Texto fornecido:
....

Entre um tuga e outro, eu também solto o verbo, e conto-lhes os causos
da vida dividida entre o Posto 4 e as férias de fim de ano em Pernambuco,
quando primeiro eu fui menino e depois se não fui hippie, com certeza era um
colega deles na falta de rumo.
São imagens belíssimas das esquinas da minha
memória: os beijos dos velhos avôs e avós, os abraços de minha mãe, as
cavalhadas, os açudes, os banhos de cachoeira, os estilingues, os cozinhados
das primas - pra quê tanta prima, meudeus? - o leite quente esguichado em uma
caneca de ágata direto da teta da vaca, os mares verdes de cana caiana, o Corso
na Rua da Imperatriz, as lanças perfumes que os meus primos mais velhos
cheiravam nos cangotes das moças.
Tinha a Jaqueira, a Casa do Navio da Boa
Viagem, a festa da Mocidade nas férias em preto e branco da minha infância,
povoadas no entanto pelas mangas rosas que até hoje só vale comer se for se
lambuzando.
Não confie em ninguém com mais de trinta anos, aconselhava o Marcos Vale enquanto o mundo mudava a cada dia. Deus
estava morto hoje e vivo na Índia na manhã seguinte, ou numa canção dos Beatles
ao som de uma cítara, escutada em reuniões onde - em meio a incenso! - as “sacanagens”
eram regadas a Cuba Libre.
Explico: naquele tempo “sacanagens” cariocas eram salsicha e azeitona
enfiadas em palitos. E tome: “The answer, my friend, is
blowing in the wind”...
Os tugas se divertem com meus bytes de memórias do início dos anos setenta, com os
meus “rolos” com as meninas más das famílias boas e as meninas boas das
famílias más. Quantas vezes fomos de gaiatos não nos navios mas na mesa de
doces dos casamentos de perfeitos desconhecidos?

....

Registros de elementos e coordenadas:
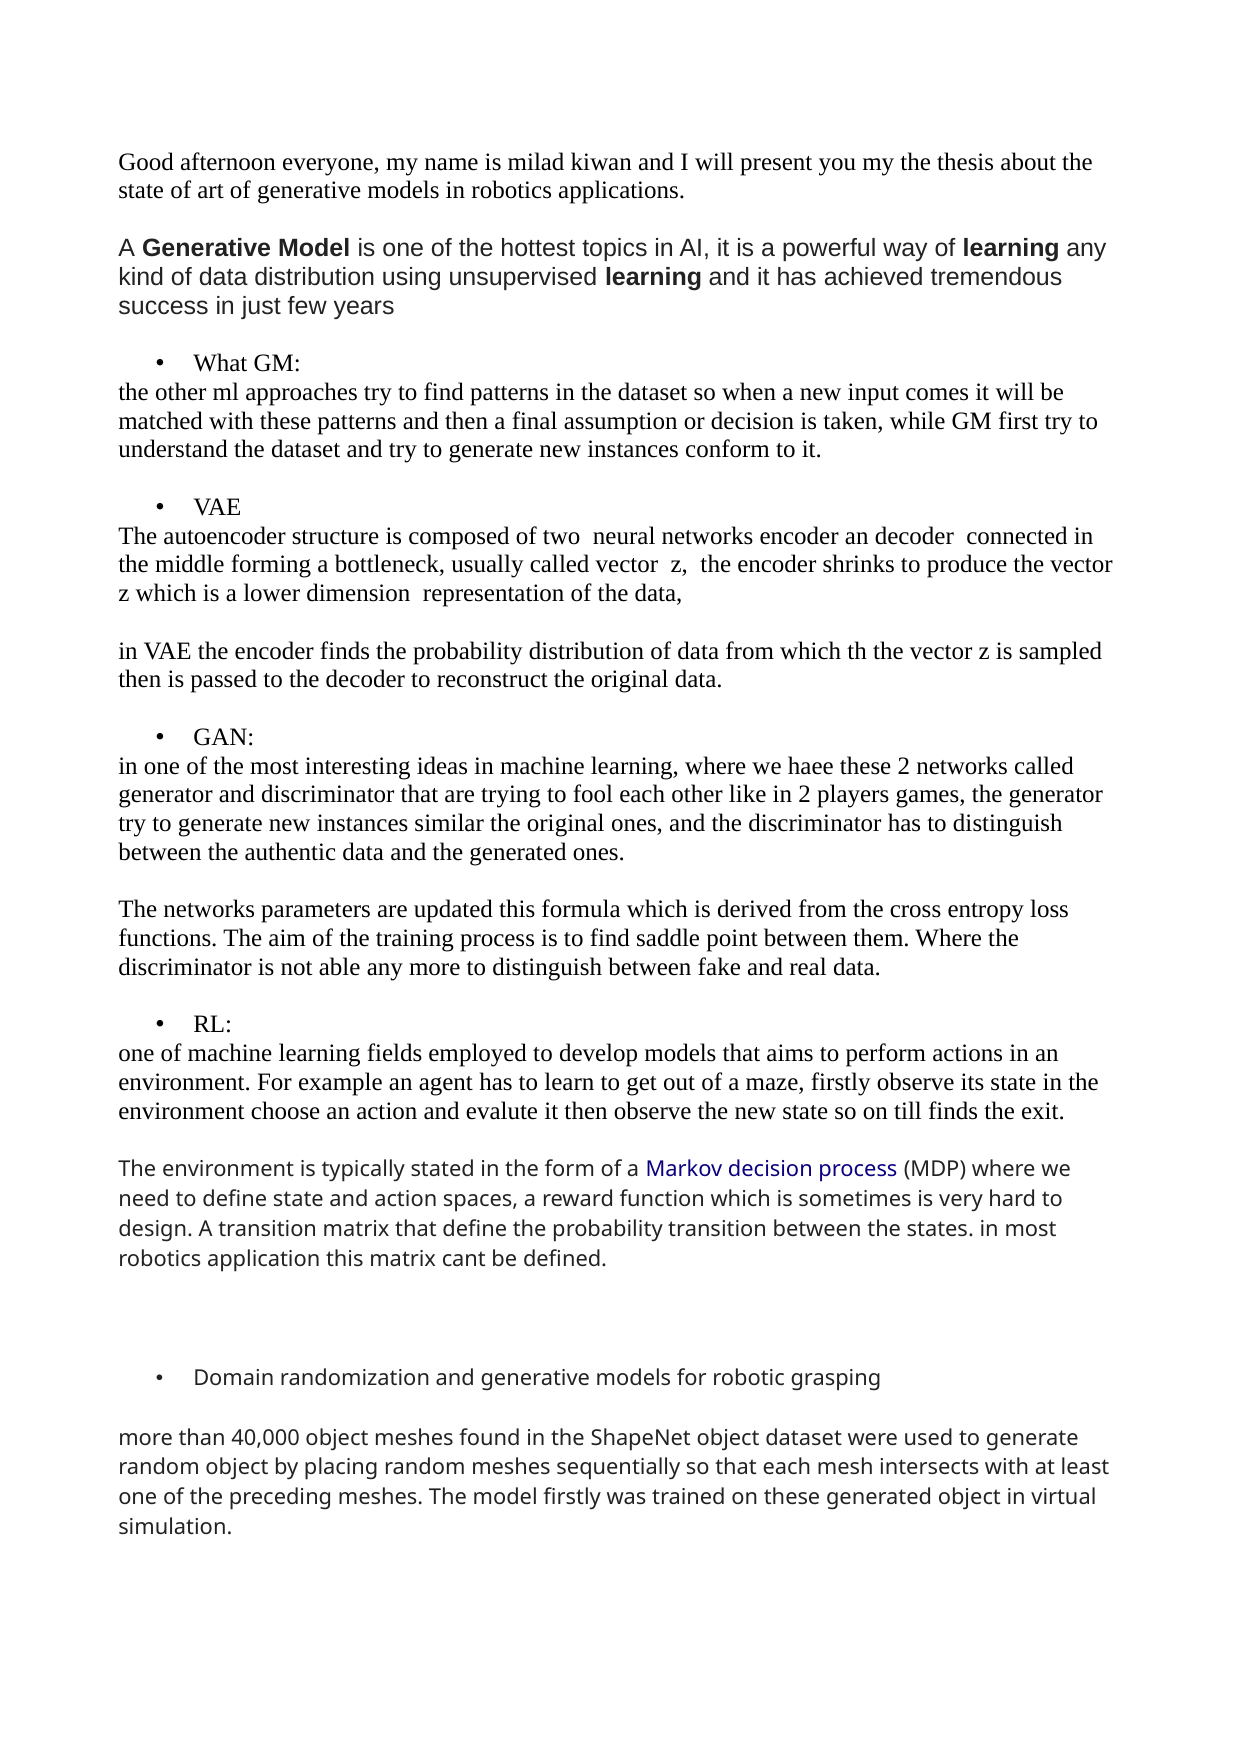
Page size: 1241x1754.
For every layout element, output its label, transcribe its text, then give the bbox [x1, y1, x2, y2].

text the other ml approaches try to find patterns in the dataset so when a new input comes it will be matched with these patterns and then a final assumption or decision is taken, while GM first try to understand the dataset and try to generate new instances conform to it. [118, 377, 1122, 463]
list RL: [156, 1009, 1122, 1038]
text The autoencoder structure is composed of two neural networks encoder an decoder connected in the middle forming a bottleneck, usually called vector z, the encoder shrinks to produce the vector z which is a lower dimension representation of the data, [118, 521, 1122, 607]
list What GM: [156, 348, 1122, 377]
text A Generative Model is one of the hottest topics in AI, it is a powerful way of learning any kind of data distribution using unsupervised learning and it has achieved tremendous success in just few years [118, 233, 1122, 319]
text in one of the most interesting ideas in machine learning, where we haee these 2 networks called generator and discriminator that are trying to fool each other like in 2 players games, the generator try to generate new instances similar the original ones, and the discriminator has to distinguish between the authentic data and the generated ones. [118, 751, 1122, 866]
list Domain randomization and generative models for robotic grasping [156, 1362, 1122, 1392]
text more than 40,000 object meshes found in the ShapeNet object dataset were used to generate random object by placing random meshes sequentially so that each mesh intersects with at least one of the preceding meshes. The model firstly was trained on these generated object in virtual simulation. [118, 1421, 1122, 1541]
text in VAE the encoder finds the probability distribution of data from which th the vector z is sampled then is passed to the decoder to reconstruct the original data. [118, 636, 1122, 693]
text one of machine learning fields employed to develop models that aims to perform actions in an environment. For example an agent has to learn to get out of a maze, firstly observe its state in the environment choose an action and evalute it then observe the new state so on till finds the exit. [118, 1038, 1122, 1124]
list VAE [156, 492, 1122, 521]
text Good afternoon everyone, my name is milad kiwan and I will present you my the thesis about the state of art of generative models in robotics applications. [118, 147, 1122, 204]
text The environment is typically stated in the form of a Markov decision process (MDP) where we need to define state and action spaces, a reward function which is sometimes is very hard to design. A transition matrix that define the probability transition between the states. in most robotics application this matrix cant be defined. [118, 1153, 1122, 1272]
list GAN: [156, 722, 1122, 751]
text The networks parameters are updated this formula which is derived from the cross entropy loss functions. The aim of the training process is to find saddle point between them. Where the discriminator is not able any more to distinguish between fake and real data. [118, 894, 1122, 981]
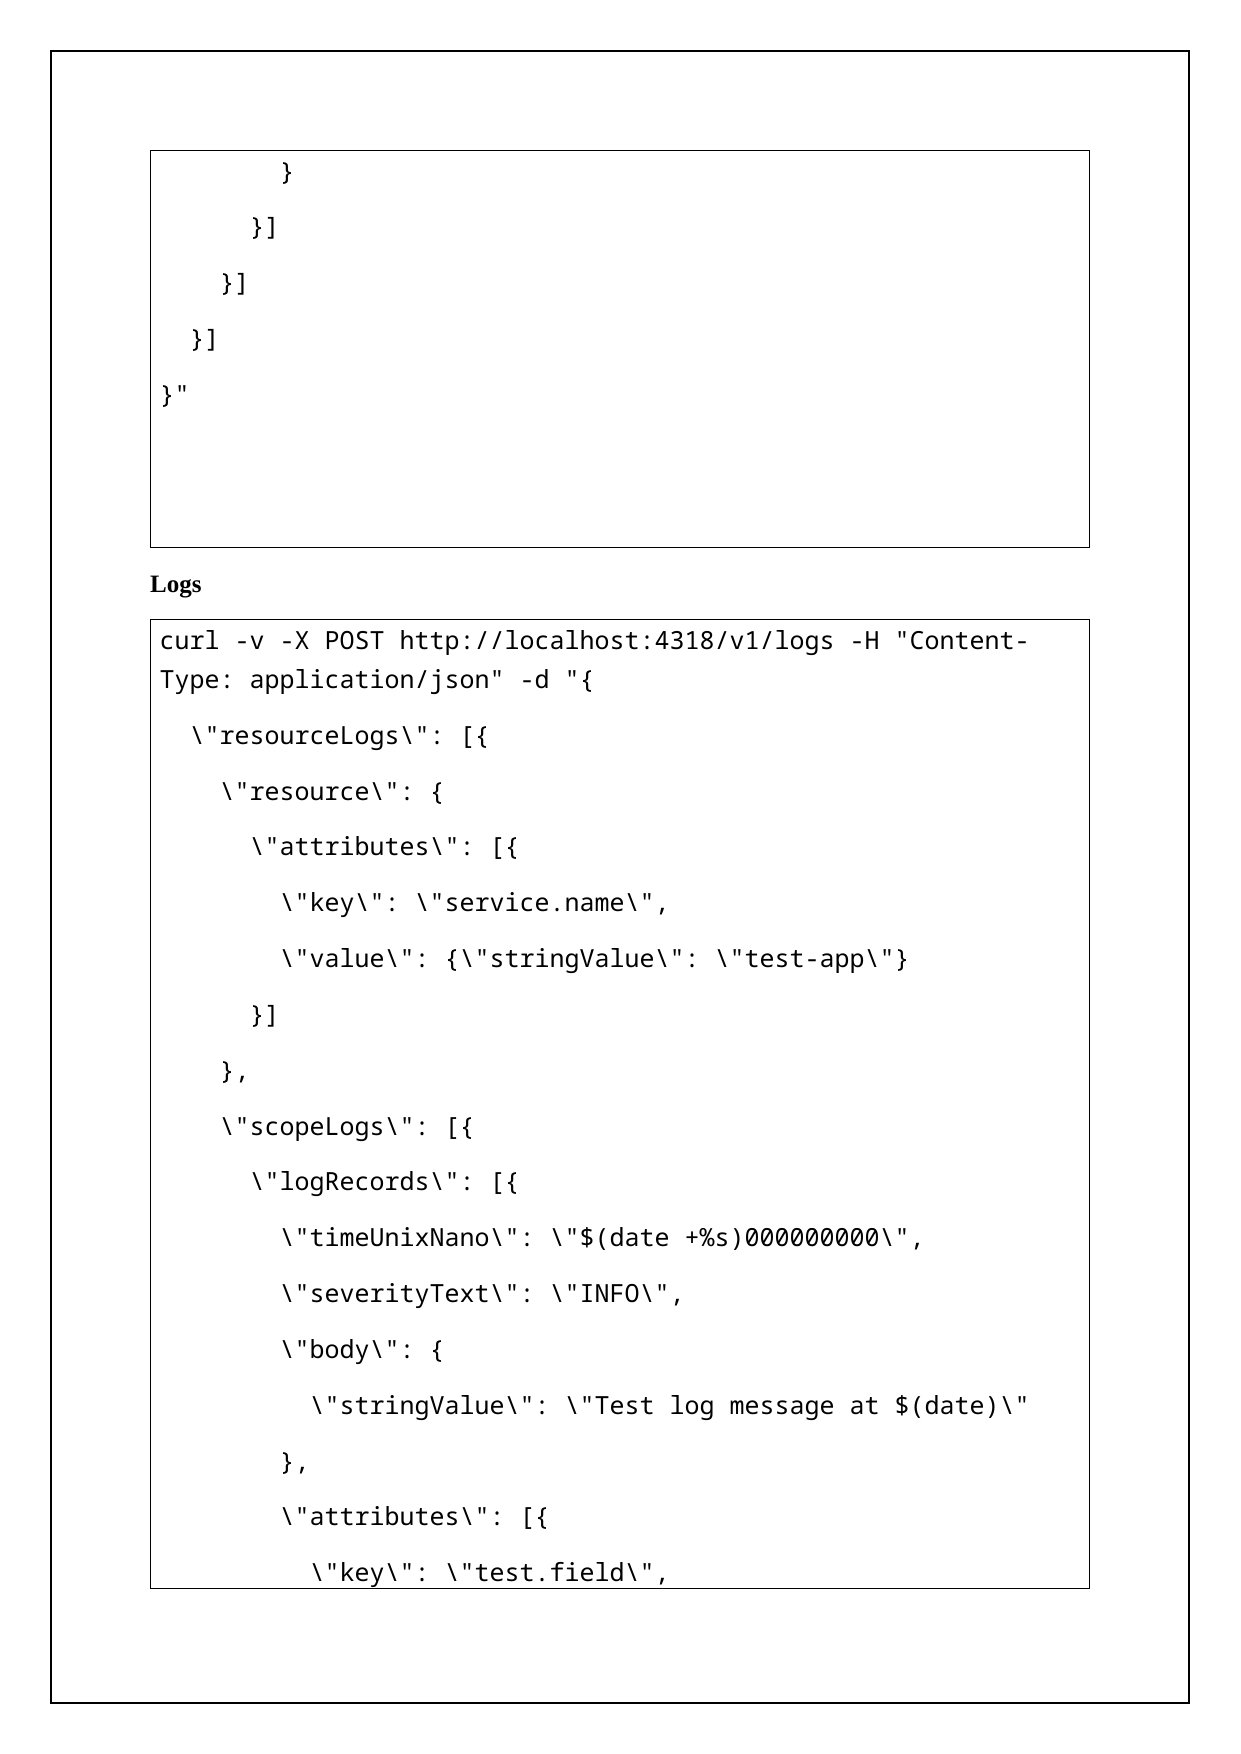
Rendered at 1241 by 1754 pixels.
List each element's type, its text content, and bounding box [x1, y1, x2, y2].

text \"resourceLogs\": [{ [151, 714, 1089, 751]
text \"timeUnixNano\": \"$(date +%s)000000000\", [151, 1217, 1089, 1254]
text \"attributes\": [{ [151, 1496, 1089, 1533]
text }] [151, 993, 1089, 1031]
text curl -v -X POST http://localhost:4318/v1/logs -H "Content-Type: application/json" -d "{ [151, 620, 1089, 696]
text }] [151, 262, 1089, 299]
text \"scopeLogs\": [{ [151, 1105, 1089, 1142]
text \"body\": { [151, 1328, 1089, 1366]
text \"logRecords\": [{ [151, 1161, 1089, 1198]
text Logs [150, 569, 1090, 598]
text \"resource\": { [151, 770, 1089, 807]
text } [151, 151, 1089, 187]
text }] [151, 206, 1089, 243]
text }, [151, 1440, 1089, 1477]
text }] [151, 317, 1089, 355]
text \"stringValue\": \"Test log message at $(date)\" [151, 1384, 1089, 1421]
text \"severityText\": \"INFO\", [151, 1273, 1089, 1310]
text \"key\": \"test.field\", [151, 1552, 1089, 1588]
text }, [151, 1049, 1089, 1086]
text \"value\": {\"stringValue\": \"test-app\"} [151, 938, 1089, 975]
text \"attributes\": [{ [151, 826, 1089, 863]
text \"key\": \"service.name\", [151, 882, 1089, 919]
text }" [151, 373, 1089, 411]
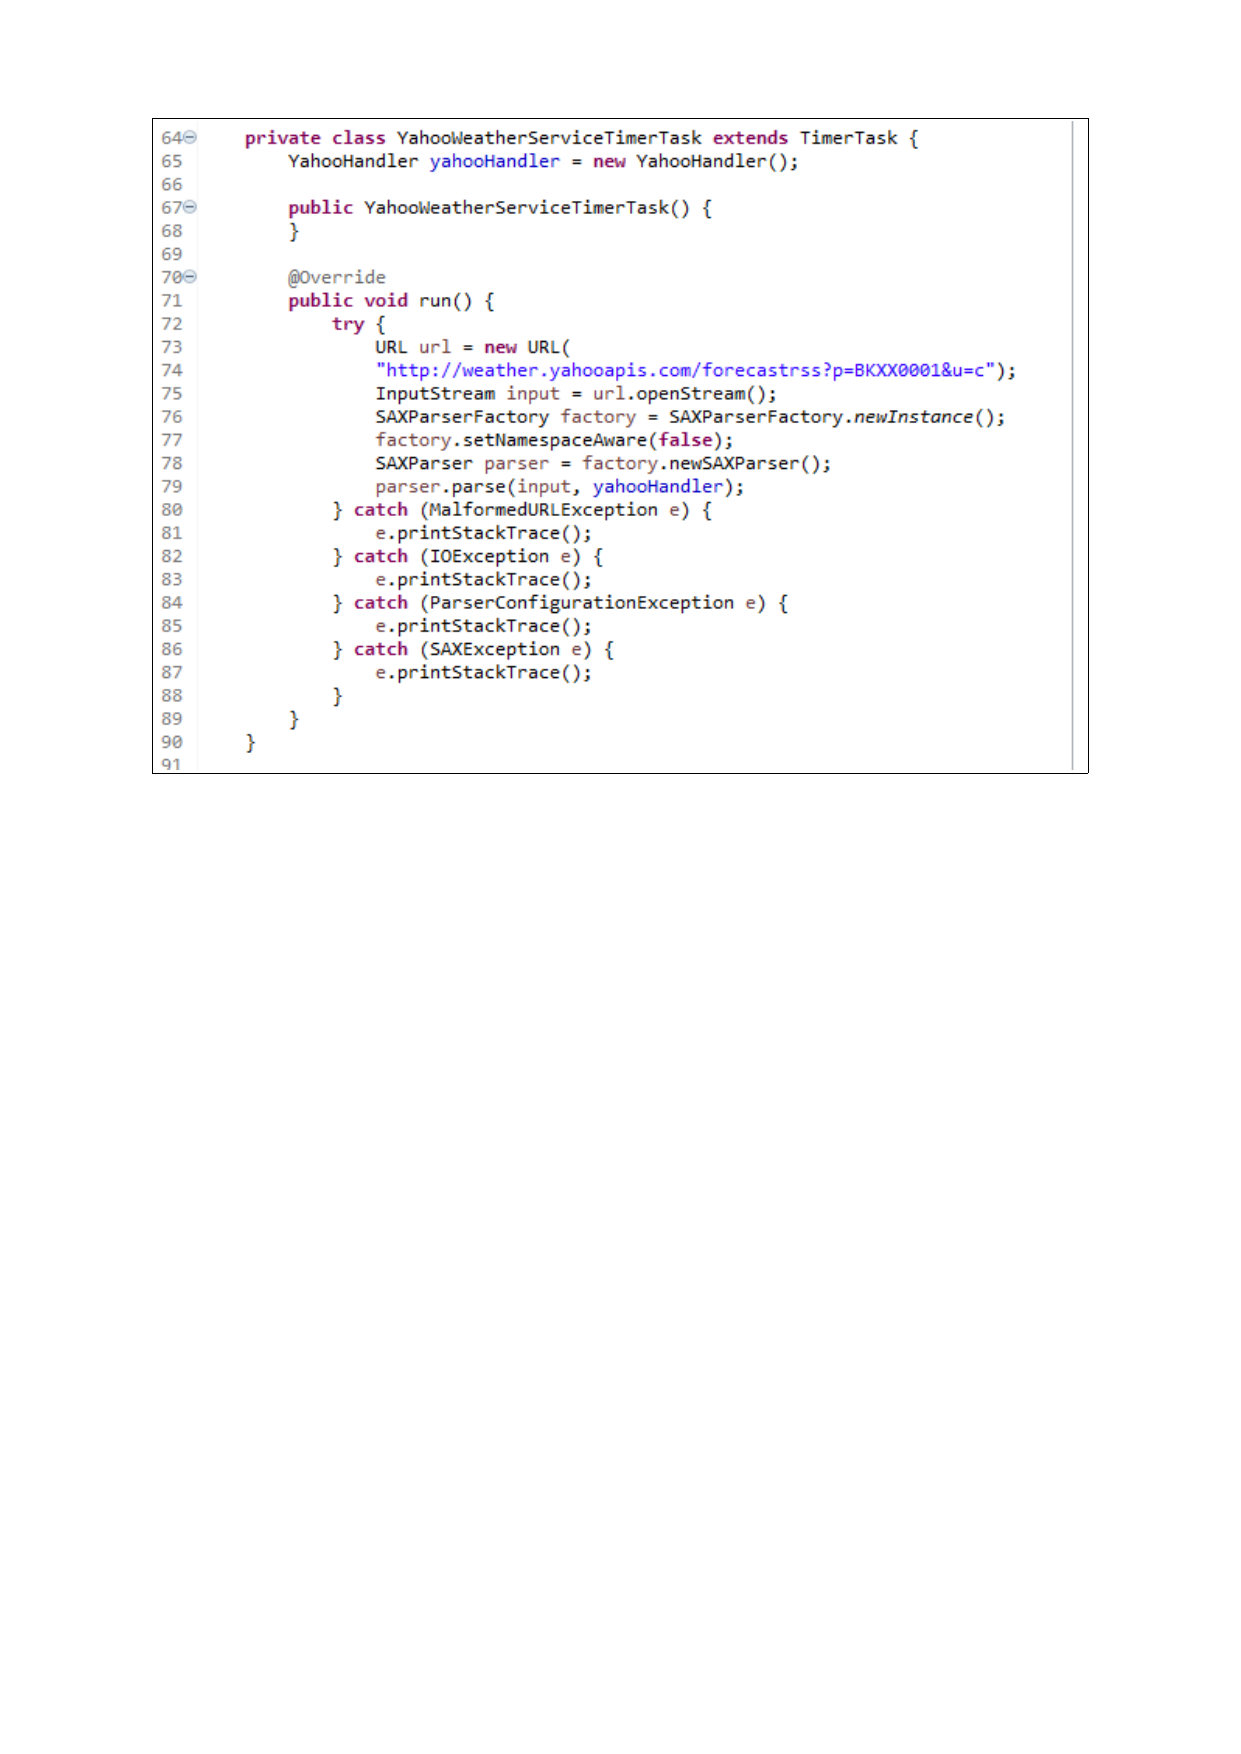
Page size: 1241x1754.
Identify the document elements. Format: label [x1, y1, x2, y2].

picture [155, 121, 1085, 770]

....

Conjunto de exercícios:
A: Reescreva como lista o parágrafo do texto fornecido que começa com “São imagens belíssimas”, mantendo as lembranças que ele enumera.
B: Prossiga com as memórias do início dos anos setenta, começando logo depois da última frase do texto fornecido.

As respostas:
A:
Imagens belíssimas guardadas nas esquinas da memória:
- os beijos dos velhos avôs e avós
- os abraços da mãe
- as cavalhadas
- os açudes
- os banhos de cachoeira
- os estilingues
- os cozinhados das primas, que eram muitas
- o leite quente esguichado direto da teta da vaca numa caneca de ágata
- os mares verdes de cana caiana
- o Corso na Rua da Imperatriz
- as lanças-perfumes que os primos mais velhos cheiravam nos cangotes das moças

B:
E a malta toda ouve salivando quando lhes explico como era uma delícia
dividir um cachorro-quente da Geneal por dois! E a minha gastronômica narrativa
se torna irresistível quando recito a maravilha que era levar a namoradinha
para comer um sanduíche INTEIRO de lombinho de porco com abacaxi lá no Cervantes,
quando a mesada saía, é claro!
Mas sinceramente? Eram duros aqueles tempos quando para se comprar um
vinil tinha que ter – no mínimo - cinco cotistas! E quem sabia inglês traduzia
a letra. Quando havia mais de um sabendo, era um inferno: NUNCA uma tradução
coincidia com a outra!
Tempos quando eu pedia para participar da pelada de vôlei dos
“coroas” e, na primeira oportunidade, corria com a bola calçadão afora,
deixando-a na rua no meio dos carros passando!
Roubava as traves, de madrugada, dos times de futebol de areia, deixando-
as em seguida, no posto do adversário.
E deixava também gravador de K7 - lembra-se? - no banheiro nas
festinhas, para saber quais meninas estavam a fim de quem. E se apostava
corrida de carro e deixava o “vencedor” sem noção esperando o resto da noite
pela nossa chegada. Tínhamos mais o que fazer.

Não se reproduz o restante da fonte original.